So I took the MCAT and got a 500...
average of 6 practice tests was around 508.
I didn't panic and I normally do good on tests and under pressure, and I felt as prepared as I could be...
I basically just read for content review, did the practice questions, passages, and full-lengths...
I typically learn best through lecture/reading and teaching myself so that is what I did...

Starting with the positive, it is excellent that you can eliminate anxiety issues from the list, because quite honestly, that is the most common cause of underperforming. Over many, many years, I have had hundreds of students come in with a similar story. The stories that eventually ended the best were the ones that involved a complete change in approach. If you are amenable to trying what may sound unorthodox and goes against the approach you took the last time, then I hope the following suggestions will help.

(1) Reading content review is perhaps the single biggest waste of time when studying for the MCAT. I'm not saying you don't need to know concepts, definition, and equations. I'm saying that reading about them is too passive for anything useful to happen. You have to review through passages and questions. You have to quiz yourself on how to apply information, not the recall of information. When you prepare this time, set a schedule based 100% on passages.

(2) Repeat every question you miss until you get it right. If you do a question and choose B, but it's wrong, then do it again with just choices A, C, and D. If you get it right, great! You probably need to focus on a small item in the question to distinguish between choices on future questions like that. If you get it wrong on your second try, then try it again with two choices. Only after you have done this should you read answer explanations.

(3) For the first passage (or first few passages) in any homework sitting, do not worry about timing and write copious notes about your logic in choosing your answer. Remember, your goal is to get better at answering questions, and this can only be done by writing out what you were thinking and then modifying your thought process. On this first questions, rank the answers from best to worst. This is done so that you master the art of PoE.

(4) Do not make flashcards (except for psych/soc terms). This is another misuse of time. It develops a false sense of security that you know the material, when in fact you simply know how to recall it in the setting you have created. Keep a log of terminology, shortcuts, diagrams, etc... as you go through passages and questions, and by all means look it over, but do not emphasize recall.

(5) Try writing MCAT questions WITH four answer choices. Learning how to write an exam is critical to learning how to take an exam.

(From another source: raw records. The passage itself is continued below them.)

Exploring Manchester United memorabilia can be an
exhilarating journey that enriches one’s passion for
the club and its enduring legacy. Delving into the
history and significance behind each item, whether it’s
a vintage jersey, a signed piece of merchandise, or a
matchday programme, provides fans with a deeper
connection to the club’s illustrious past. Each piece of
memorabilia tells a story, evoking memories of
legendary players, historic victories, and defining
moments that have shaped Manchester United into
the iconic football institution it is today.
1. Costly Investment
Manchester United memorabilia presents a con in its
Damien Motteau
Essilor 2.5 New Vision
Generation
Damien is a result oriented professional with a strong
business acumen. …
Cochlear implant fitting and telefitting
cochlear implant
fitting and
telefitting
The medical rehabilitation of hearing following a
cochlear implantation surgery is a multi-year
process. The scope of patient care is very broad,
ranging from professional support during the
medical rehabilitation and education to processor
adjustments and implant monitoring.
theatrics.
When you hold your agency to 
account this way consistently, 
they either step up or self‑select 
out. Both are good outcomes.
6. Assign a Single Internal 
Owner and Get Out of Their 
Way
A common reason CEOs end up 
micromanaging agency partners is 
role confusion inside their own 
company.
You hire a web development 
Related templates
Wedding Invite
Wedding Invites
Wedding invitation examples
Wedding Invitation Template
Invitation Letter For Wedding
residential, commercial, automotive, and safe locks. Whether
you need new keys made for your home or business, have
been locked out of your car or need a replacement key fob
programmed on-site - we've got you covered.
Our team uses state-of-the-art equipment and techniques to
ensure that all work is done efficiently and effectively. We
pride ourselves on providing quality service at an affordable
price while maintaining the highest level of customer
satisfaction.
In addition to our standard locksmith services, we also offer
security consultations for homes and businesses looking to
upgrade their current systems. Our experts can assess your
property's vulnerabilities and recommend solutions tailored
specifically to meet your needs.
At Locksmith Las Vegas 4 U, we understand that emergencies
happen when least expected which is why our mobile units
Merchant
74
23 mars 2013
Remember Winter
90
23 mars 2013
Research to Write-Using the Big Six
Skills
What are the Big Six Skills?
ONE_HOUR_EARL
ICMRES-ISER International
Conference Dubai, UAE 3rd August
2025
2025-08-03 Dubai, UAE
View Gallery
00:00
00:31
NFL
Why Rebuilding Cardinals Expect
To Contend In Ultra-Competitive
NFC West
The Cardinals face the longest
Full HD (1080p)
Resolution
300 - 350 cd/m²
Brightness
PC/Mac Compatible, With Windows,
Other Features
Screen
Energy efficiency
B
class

(6) Do not overestimate the value of a full-length exam or underestimate the value of homework passages along the way. People put way, way too much credence into FLs. They chart them, graph them, ask about them, stress about them, and basically treat them like they actually have some predictive value. It is good to do a few to get the feel for the test day (stress, timing, energy, etc...), but they really are not any different than doing homework. Any passage, from an FL or a homework set, has value if done the right way.

Doing well on the MCAT is about mastering how to take their exam. Too many people apply the techniques and approach they employed in college courses. Some MCAT materials are written to appease this desire because, let's face it, there are companies that care more about selling their product than making one that is actually helpful. To get truly ready for the MCAT, you have to master the art of extracting what you need from a passage and answering multiple-choice questions that will extrapolate from a concept or data point in the passage. Learning to keep things simple and not overthink when the passage is tricky is huge. This only comes from practicing with tough passages.

I wish you the best of luck this next go-around. If you want to see a jump, then stop reading and invest all of your time in "doing."